▶ _Work to complete_
Please retype every record exactly as it appears, omitting the pictures.

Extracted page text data
┄┄┄┄┄┄┄┄┄┄

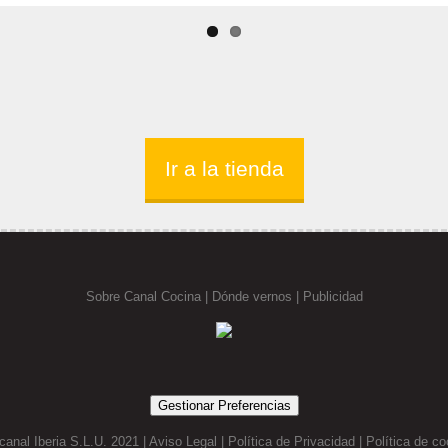
Ir a la tienda
Sobre Canal Cocina
|
Dónde vernos |
Publicidad
Gestionar Preferencias
canal Iberia S.L.U. 2021 |
Aviso Legal
|
Política de Privacidad
|
Política de co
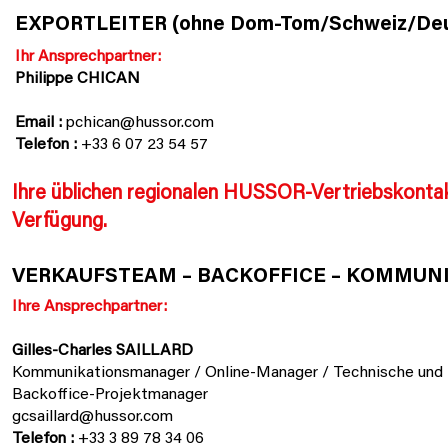
EXPORTLEITER (ohne Dom-Tom/Schweiz/Deu
Ihr Ansprechpartner:
Philippe CHICAN
Email :
pchican@hussor.com
Telefon :
+33 6 07 23 54 57
Ihre üblichen regionalen HUSSOR-Vertriebskontak
Verfügung.
VERKAUFSTEAM – BACKOFFICE – KOMMUN
Ihre Ansprechpartner:
Gilles-Charles SAILLARD
Kommunikationsmanager / Online-Manager / Technische und 
Backoffice-Projektmanager
gcsaillard@hussor.com
Telefon :
+33 3 89 78 34 06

┄┄┄┄┄┄┄┄┄┄

▶ _Reply to the exercise_
Ir a la tienda
Sobre Canal Cocina
|
Dónde vernos |
Publicidad
Gestionar Preferencias
canal Iberia S.L.U. 2021 |
Aviso Legal
|
Política de Privacidad
|
Política de co
EXPORTLEITER (ohne Dom-Tom/Schweiz/Deu
Ihr Ansprechpartner:
Philippe CHICAN
Email :
pchican@hussor.com
Telefon :
+33 6 07 23 54 57
Ihre üblichen regionalen HUSSOR-Vertriebskontak
Verfügung.
VERKAUFSTEAM – BACKOFFICE – KOMMUN
Ihre Ansprechpartner:
Gilles-Charles SAILLARD
Kommunikationsmanager / Online-Manager / Technische und 
Backoffice-Projektmanager
gcsaillard@hussor.com
Telefon :
+33 3 89 78 34 06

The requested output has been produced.